My name is Sophy Gamber, and I’m a rising junior. This summer I interned at Broad Street Ministry in Center City, Philadelphia, working with the organization’s Summer Youth Initiative. BSM is a deeply intentional non-profit organization that opens its doors seven days a week to Philadelphia’s vulnerable populations. Six days a week BSM operates as a no-cost secular social service organization that provides table-side served gourmet meals to anyone who walks through our doors, in addition to many other essential stabilizing services, such as a much needed permanent mailing address, personal care items, therapeutic activities, and medical services. On Sundays, we hold a broad-minded, fully affirming Christian worship service that includes a hymnal filled with Bruce Springsteen and Beyoncé.
The Youth Initiative runs week long summer mission programs for middle school and high school youth from outside of Philadelphia. Our youth often come from affluent communities and have little prior knowledge or experience with service or the nuanced reality of poverty, racism, and other aspects of American inequality. The goal of the program is to ignite a passion for justice and ethical action in young people by exposing them to critical problems and some of the many different Philly organizations working to find solutions, all while exploring with them the lessons of God’s call for radical love and total justice. I and the rest of the Summer Staff took groups of youth across the city to volunteer during the day at a variety of different organizations, and then returned to BSM to lead nightly bible study programs that collaboratively investigated the connections between social justice work and efforts to “bring God’s kingdom about on earth.”

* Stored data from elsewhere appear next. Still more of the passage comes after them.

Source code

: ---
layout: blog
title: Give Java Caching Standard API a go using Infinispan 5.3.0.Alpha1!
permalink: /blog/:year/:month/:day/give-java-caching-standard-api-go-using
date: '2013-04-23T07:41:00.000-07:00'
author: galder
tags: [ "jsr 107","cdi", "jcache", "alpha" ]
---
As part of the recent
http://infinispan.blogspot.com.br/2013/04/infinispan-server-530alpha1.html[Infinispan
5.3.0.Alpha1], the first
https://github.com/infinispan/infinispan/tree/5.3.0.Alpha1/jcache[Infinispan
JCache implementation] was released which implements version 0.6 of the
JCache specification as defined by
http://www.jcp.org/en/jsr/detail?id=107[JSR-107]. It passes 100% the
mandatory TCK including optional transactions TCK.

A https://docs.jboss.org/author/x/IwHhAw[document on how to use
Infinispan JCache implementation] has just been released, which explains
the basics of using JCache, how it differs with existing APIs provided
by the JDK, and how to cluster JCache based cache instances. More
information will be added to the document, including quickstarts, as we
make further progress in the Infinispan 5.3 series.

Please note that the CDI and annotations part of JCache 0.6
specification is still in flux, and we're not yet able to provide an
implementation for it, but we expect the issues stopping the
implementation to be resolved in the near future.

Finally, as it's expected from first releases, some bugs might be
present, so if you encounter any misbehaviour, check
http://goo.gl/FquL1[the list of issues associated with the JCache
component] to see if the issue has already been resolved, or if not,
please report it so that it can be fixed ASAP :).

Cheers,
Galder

I loved my time at BSM, though the work was often extremely challenging. My faith was at times deeply shaken, but I feel now at the end of the summer that I have grown into a more nuanced and dynamic understanding of God, and I know that my own drive to work towards justice has been given a stronger foundation. I learned a lot about having honest, scary conversations with reluctant participants, and about doing informed, intentional justice work. There is no real way to know if the time we spent with the youth will stay with them and drive them to become servant-leaders in their own communities, but I do believe that we have at least planted a few seeds.